Stockade Lake in the Beartooths is along a National Recreational Loop. At over 10,000 feet, the lake is crystal clear and very beautiful. Last year, a new friend 80 years old, a retired Forest Service employee, offered to show me an old stockade that lay in the trees on the southeast corner of the lake. In the 1980s the Service asked him to investigate, photograph and map the ancient enclosure.
All the Beartooth maps show a trail to Stockade via Loosekamp Lake. But there is an undocumented use trail that’s only a mere 2 miles directly to south Stockade Lake. We took that route and hopped the outlet.
In 1891, Benjamin Greenough, a cowboy from Red Lodge, Montana, stumbled upon this dilapidated wood and stone structure. Surrounded by remnant glacial lakes, the structural remains were assumed to be that of an old stockade. This observation was based on the roughly circular shape of the enclosure, the large, heavy logs used to form the walls, and the ax-cut notches carved into the elevation logs for rifle ports.
In 1907 John K. Rollinson, a forest ranger and friend of Greenough, and Harry W. Thurston, the then Supervisor of the Shoshone National Forest, visited the site. His narrative below talks about his discovery of the stockade.
On the way back to my camp I traveled a new route which was previously not accessible, due to old snowbanks. I passed a long narrow lake, and as I had been told of an old log stockade or enclosure there, I soon located it. I do not know what it had been used for. It was quite badly rotted down, but it had been a rectangular affair, about eight feet high, built of a double wall of rather light logs, with an eight- or ten-inch space between the two walls which had been filled in with rocks. Three or four old rock fireplaces had once been in use there. All the ax marks were those of a hand ax or tomahawk, as the cuts showed the tool had had a narrow bit. I concluded that squaws had done the work. On a line running due north and south, through scattered pine timber, all the trees had been peeled halfway around up to a height of about five feet. North of the stockade the blaze was facing north, and south of the enclosure the blaze faced south. Each line ran a distance of about a hundred yards. Some trees had been belted and were therefore dead.
Rollison believed that the structure was likely the remains from a party of white trappers and Indian women who were trapping beaver on the Plateau and had built a defensive structure to protect against a hostile Indian attack. He also felt the structure would date to the late 1860s or earlier based on the level of decay.

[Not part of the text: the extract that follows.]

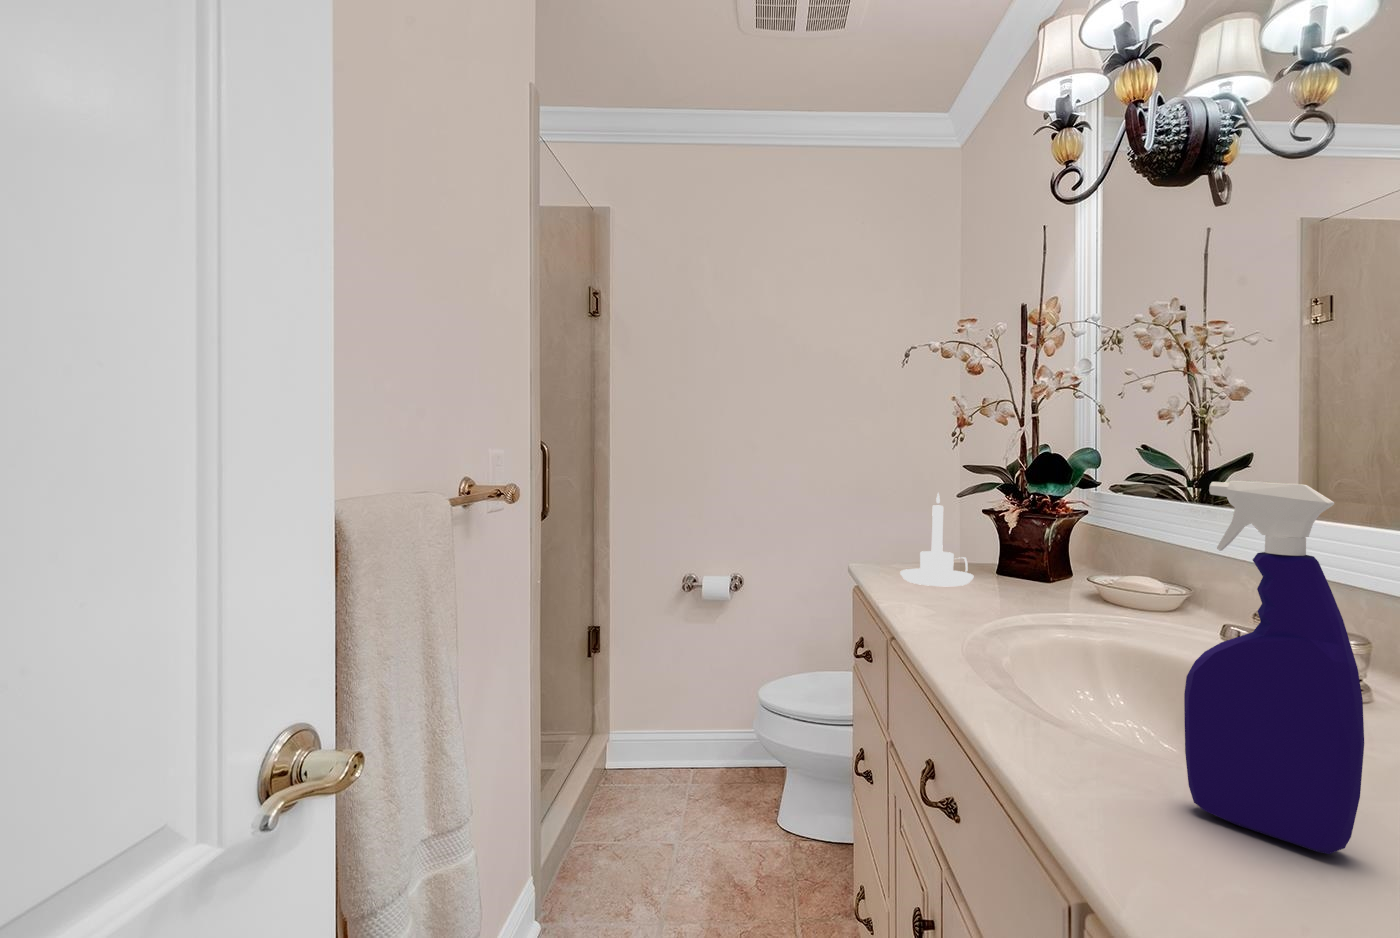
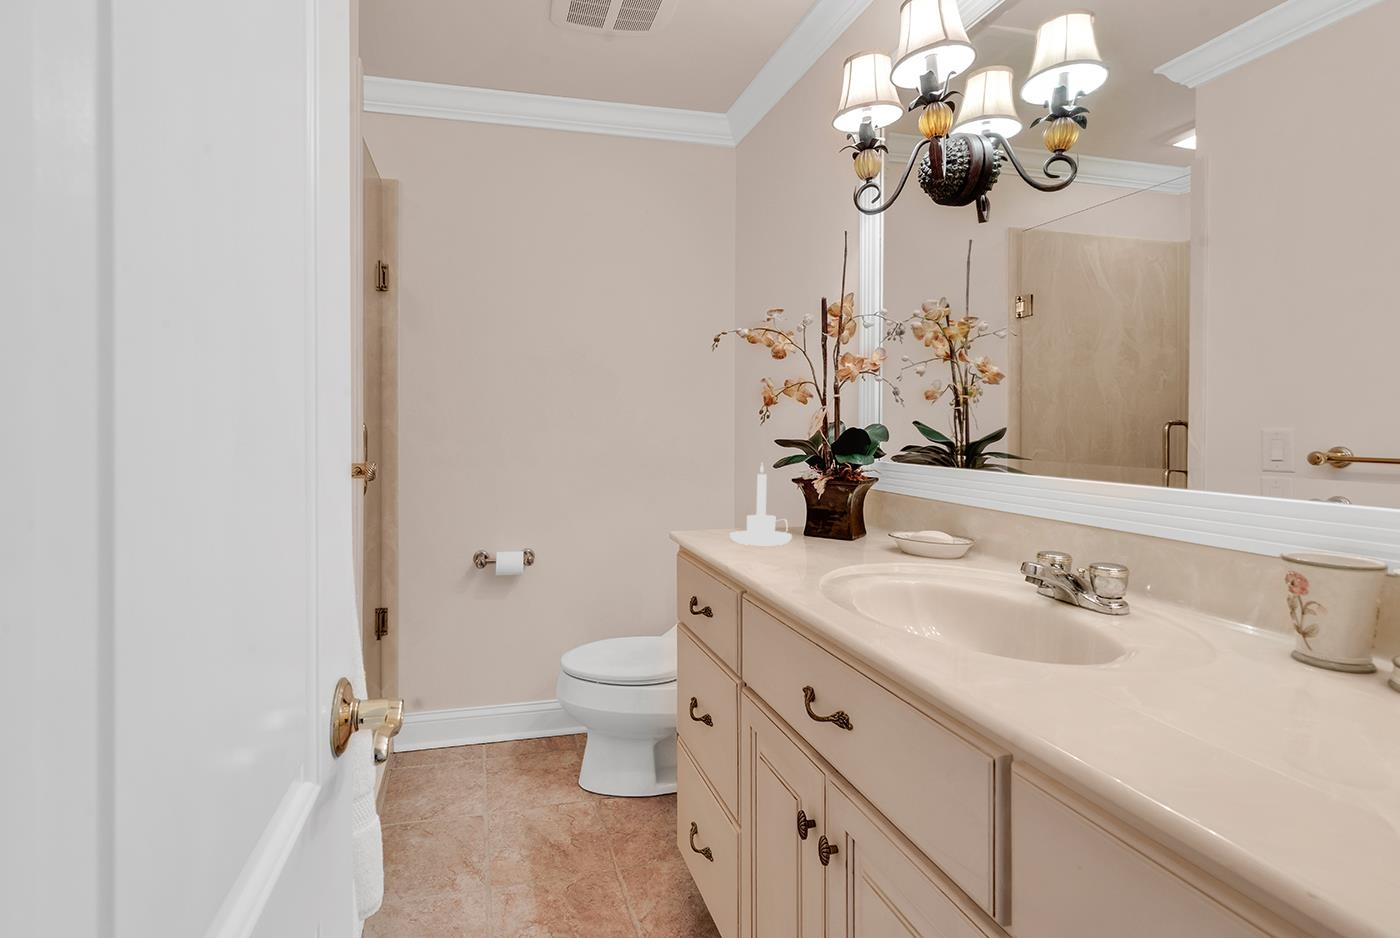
spray bottle: present [1184,481,1364,854] -> none [1073,442,1214,731]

In 2009, a group of archaeologists, historians, and members of the Park County Historical Preservation Commission hiked to the stockade and collected tree-ring samples from trees and logs at the site. They located more than a dozen culturally modified trees. Their samples consistently produced two separate dates: 1806-1807 and 1861-1862. After this ‘preliminary’ report, Larry Todd returned the following summer, collected a few more tree samples, and so confirmed the later date, just as Rollinson had predicted.

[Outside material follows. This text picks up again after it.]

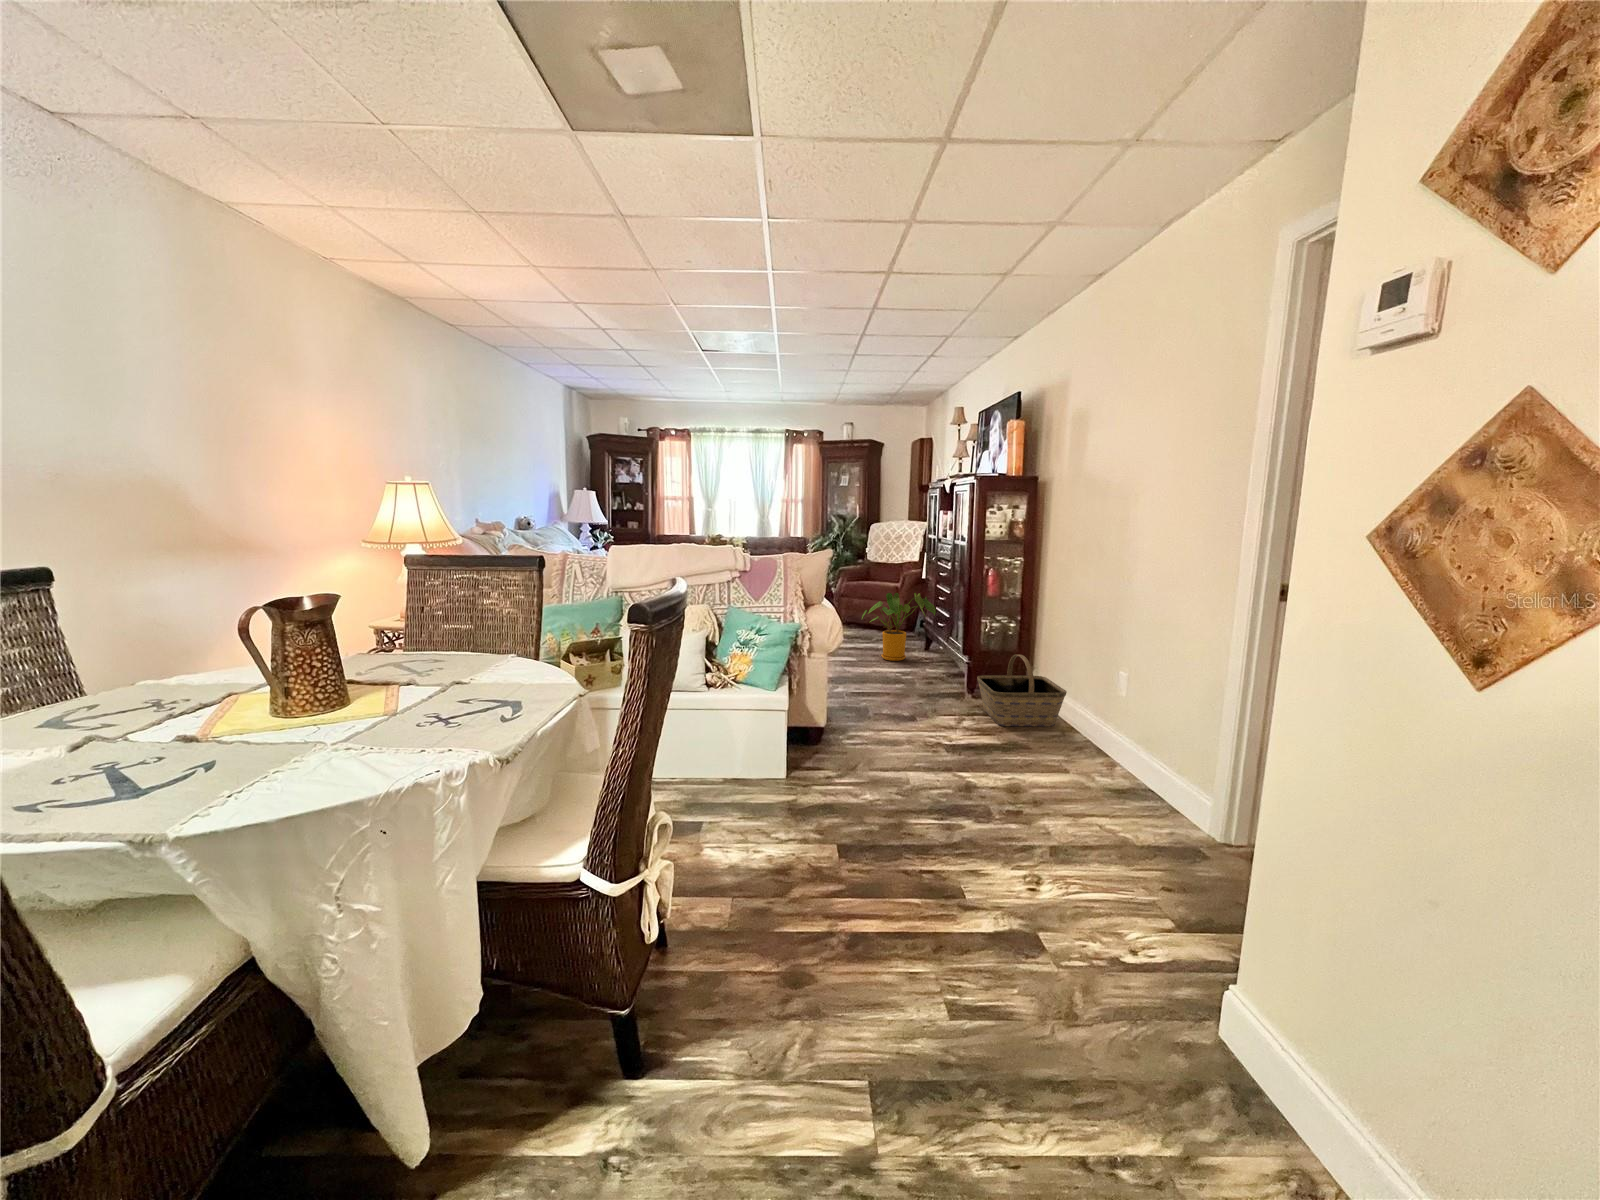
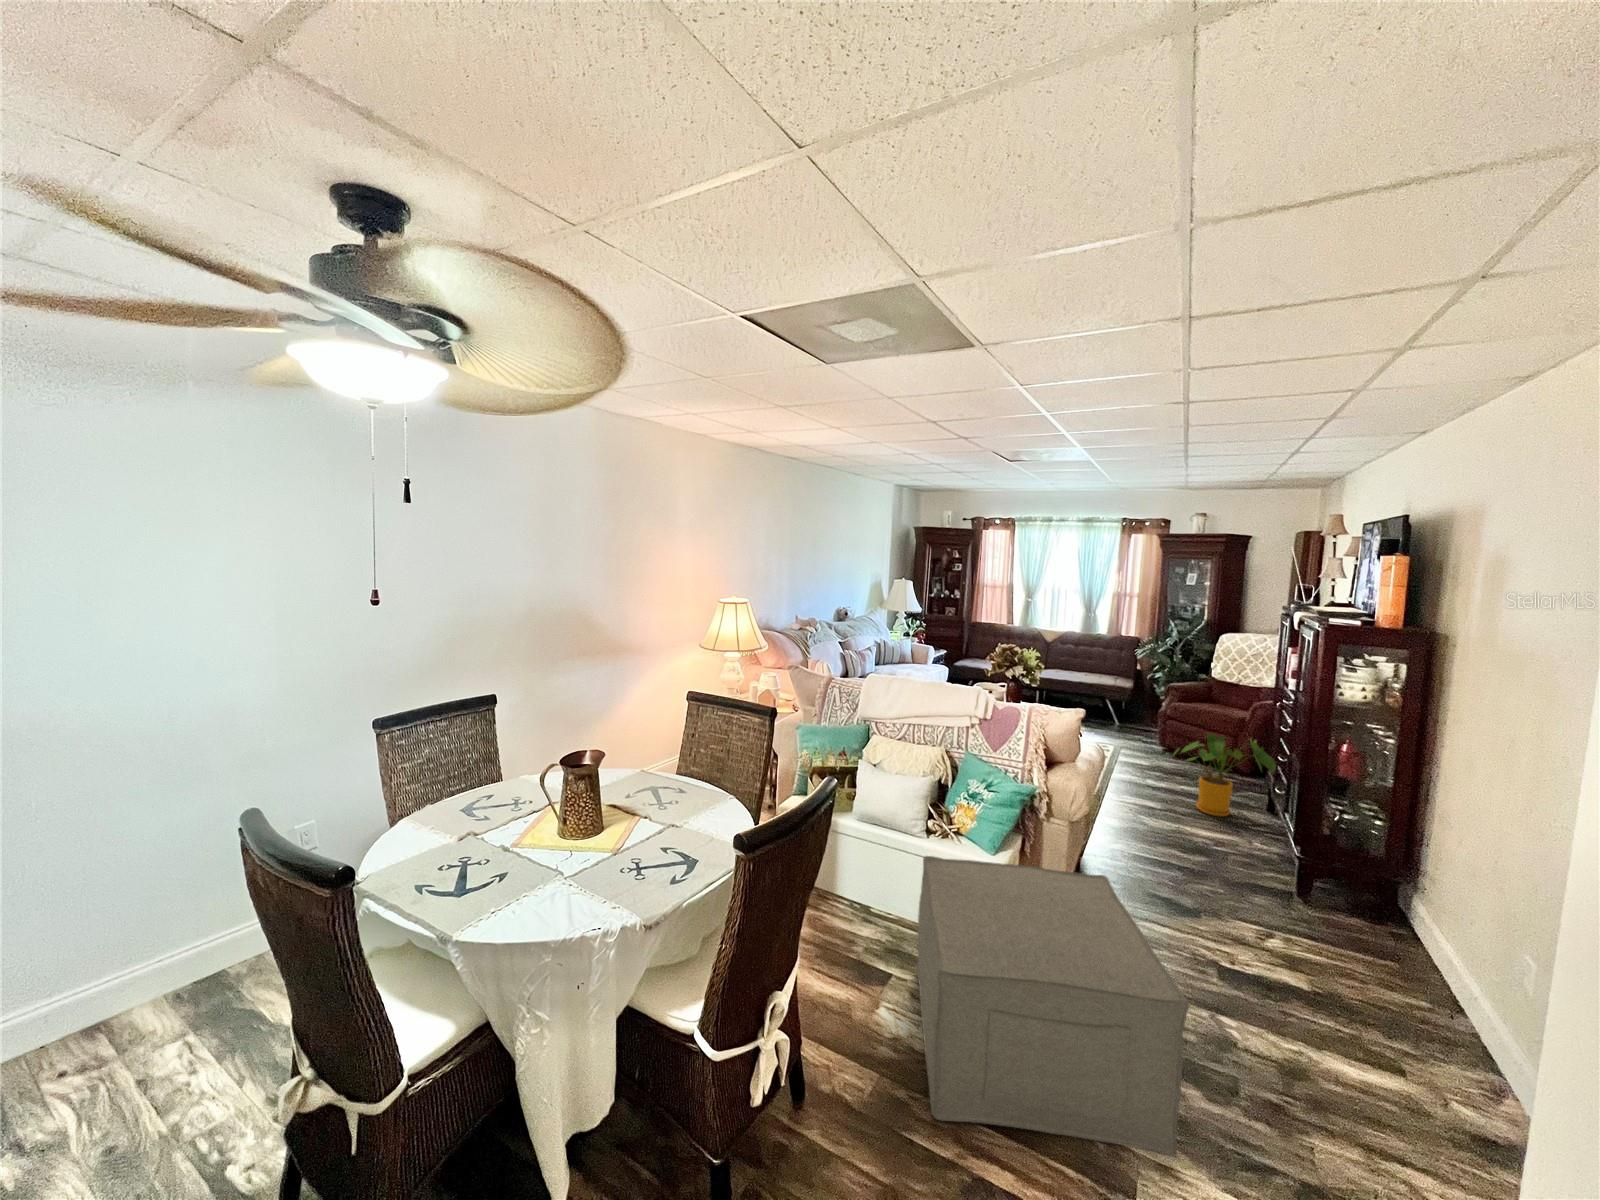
basket: present [977,655,1067,726] -> none [1300,869,1443,987]
ottoman: none [720,680,980,908] -> present [916,856,1189,1156]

When my Forest Service friend was at the site in the 1980s, he told me the gunsights were visible on the logs, and the log enclosure stood about 3 feet high. But today the stockade is almost fully decayed. You can still see the circular outline and in a few places the enclosure still is two or three logs in height. The ax cuts are visible and young trees are growing in the center area.
The stockade sits just a few 100 feet off the main trail, but is very easy to miss. In fact, I encountered two backpackers that had spent the night right near the enclosure and had no idea that it was there.
Take a lunch and bear spray (last year I encountered a young grizzly near here at the lake) and enjoy the stockade while you contemplate what happened here 150 years ago.